On the other hand, knowing now what we know from the Mueller report, I can’t argue with Kushner’s conclusion that the Russiagate probe has caused more discord than Russia’s campaign activities did. I’ve seen solid arguments with polling data to support them that Comey’s last-minute letter about reopening the Emailgate investigation swayed the outcome of the race. I don’t think I’ve ever seen a convincing argument that the Wikileaks material did. Clinton led for practically the entire campaign, sizably at times during the home stretch, and then the race tightened around the time Comey sent his letter and late deciders began making up their minds. I blogged the race hour by hour and to this day I couldn’t name for you a memorable revelation from the DNC/Podesta material if asked to do so. As I recall, few commentators at the time thought Russia’s activities would matter to the outcome, and even at the end when Hillary’s lead began to shrink it was Comey’s actions that outraged the left more so than Russia’s. If Hillary’s blue wall in the midwest had held, and it almost did, I suspect Russia’s meddling would have been seen as an epic blunder by Putin, a hamhanded attempt to influence the race in marginal ways with little apparent upside and a major downside in pissing off the newly elected president.

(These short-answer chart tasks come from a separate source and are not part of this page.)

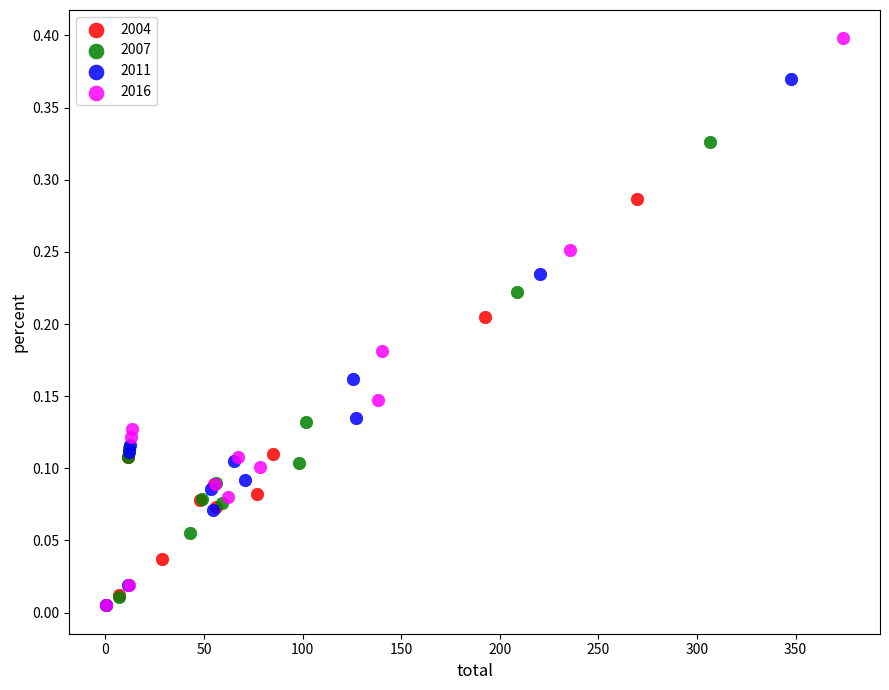

What are all the series names shown in the legend?

2004, 2007, 2011, 2016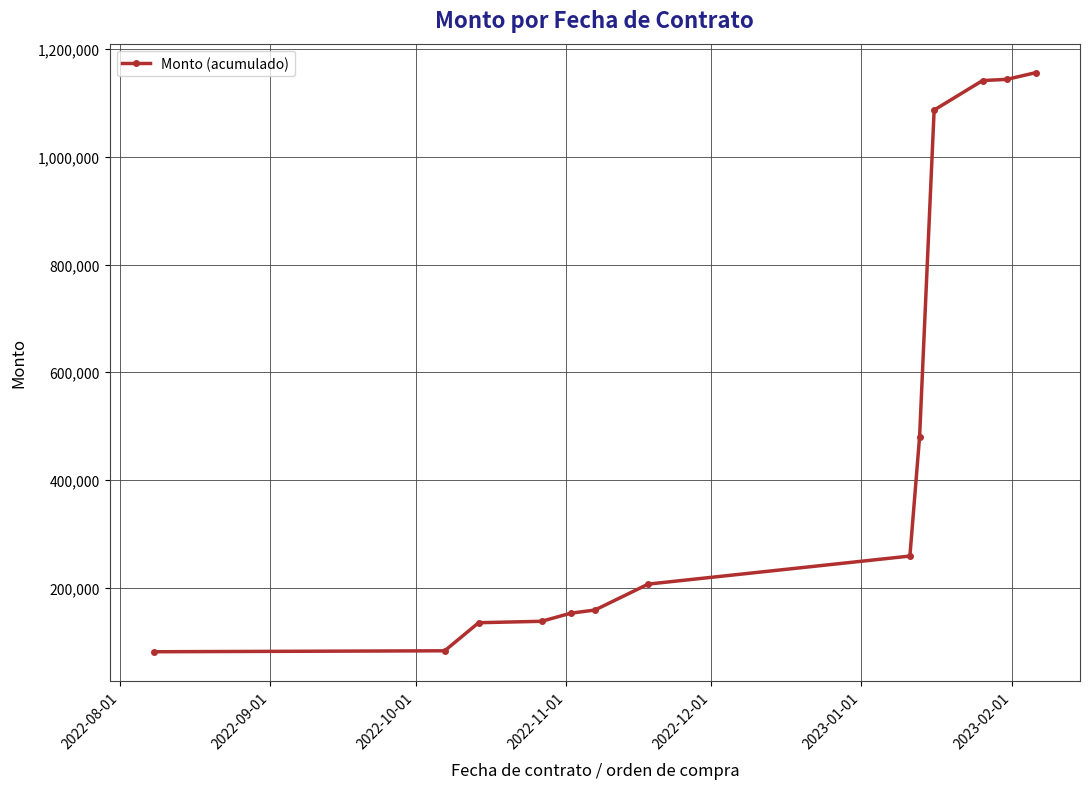

What is the greatest value displayed?

1156229.9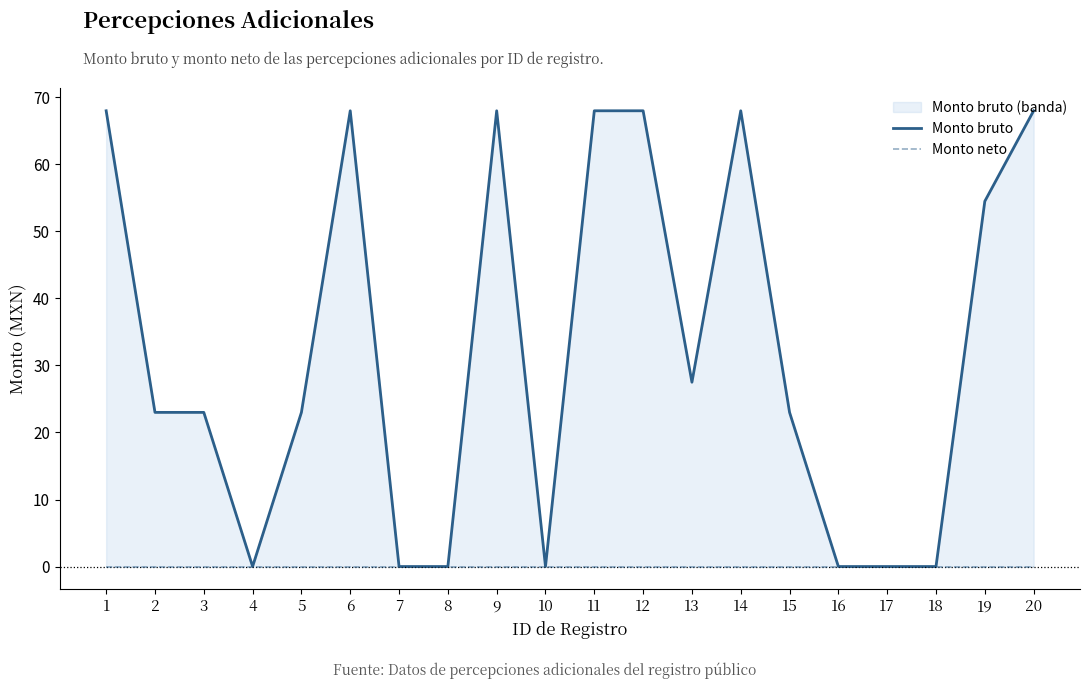

Is the value of Monto bruto at 6 greater than the value of Monto neto at 17?

Yes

By contrast, the Russiagate investigation has led to a two-year cottage industry of conspiracy theorizing in American media about the many ways the president of the United States might be a foreign agent, under the power of the Kremlin, working against U.S. interests at Russia’s behest. What hurt the country more, the email hackings or a widespread belief on the left that Trump is a Manchurian candidate in cahoots with Bond villain Vladimir Putin?

Here’s my question for Kushner, though: What would he have had Rod Rosenstein and Bob Mueller do? Granted, the Russiagate probe was bitterly divisive and contributed to Trump’s delegitimization among his critics. But given all the contacts between Trump officials and Russians during the campaign, given Trump’s weird apologetics for Putin and Wikileaks, given the fact that his campaign did benefit to some negligible degree from Russian interference, how could the DOJ not look into it? One of the drivers of discord over Russiagate was Trump himself, who could have clammed up about the probe secure in the knowledge that he hadn’t colluded and would be vindicated in the end but instead chose to attack the investigation daily as the product of 18 angry Democrats aiming to take him down on behalf of the Obama administration. He may wind up talking himself into impeachment proceedings in the House for obstruction of justice, which will increase the discord factor by an order of magnitude. Even now, three years later, rather than put Russiagate behind him Trump is chattering about investigating the Obama-era officials who launched the probe. He seems to think the discord around the probe can be made to work for him for once. And he intends to try.